:: CONSEGNA ::
Nel testo estratto sul film Lavori di casa per principianti, chi ha finanziato il progetto con cui Goran Stolevski torna nella sua terra natale?

:: TESTO ESTRATTO ::

Lavori di casa per principianti può definirsi a tutti gli effetti un film ‘balcanico’ vista la moltitudine di paesi dell’Europa sud-orientale coinvolti nella produzione (Macedonia del Nord, Croazia, Serbia, Kosovo – oltre a Polonia e persino Svezia e Australia, dove il regista ha lavorato in passato). Ma non facciamoci ingannare dalla travolgente musica zingaresca che rimbomba a tutto volume dentro e fuori dalla variopinta dimora in cui si dimenano danzando o si muovono nervosamente i non meno variopinti personaggi del film, sempre seguiti da vicino con macchina da presa a spalla e illuminati da luci quanto mai naturalistiche. Goran Stolevski, con all’attivo una lunga serie di cortometraggi e due lungometraggi realizzati all’estero, torna nella sua terra natale, la Macedonia del Nord, grazie a un progetto finanziato a suo tempo dal veneziano Biennale College, e lo fa per raccontarci una storia umanissima e programmaticamente distante dai vari cliché sulla folle sregolatezza infuriante al di là dell’Adriatico cui ci hanno spesso abituati i film girati alle latitudini di Belgrado e Sarajevo, Pristina e Skopje. Lavori di casa per principianti, nonostante l’apparente stravaganza del suo ensemble corale di protagonisti, si lascia alle spalle anche le situazioni surreali e stralunate dei film di Teona Strugar Mitevska, forse la regista che negli ultimi anni più ha contribuito a portare alla ribalta la cinematografia del giovane paese balcanico.

L’obiettivo di Stolevski e della sua affiatatissima troupe di attori è infatti quello di narrare la quotidianità di una famiglia queer – più o meno lo stesso genere di famiglia queer su cui tanto ha scritto Michela Murgia – che può apparire bizzarra solo a un occhio costretto in una visione del mondo ancora legata a un focolare domestico nucleare e omogeneo basato sui legami di sangue. In realtà, pur contrastando con gli arredi demodé, degni di una vecchia casa dei nonni, dell’appartamento che condividono, Dita, Toni e gli altri inquilini vogliono solo vivere una vita normale e dignitosa in cui venga riconosciuto il loro desiderio di stare insieme, anche se alla difficoltà a gestire i rapporti patchwork tra figli naturali e figli acquisiti, mariti sposati per ottenere determinate garanzie burocratiche e amanti trovati sui social si assommano anche, come se non bastasse, i conflitti latenti dovuti all’appartenenza etnica e linguistica.

:: DATI FORNITI ::
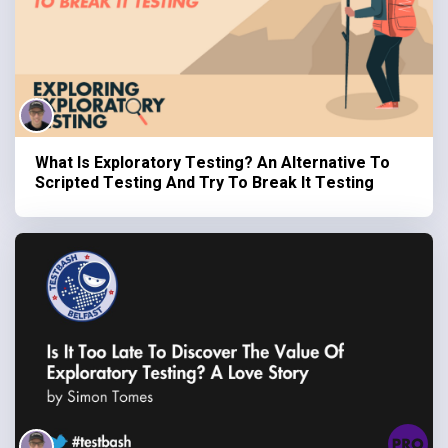
What Is Exploratory Testing? An Alternative To
Scripted Testing And Try To Break It Testing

:: RISULTATO ::
Il Biennale College veneziano.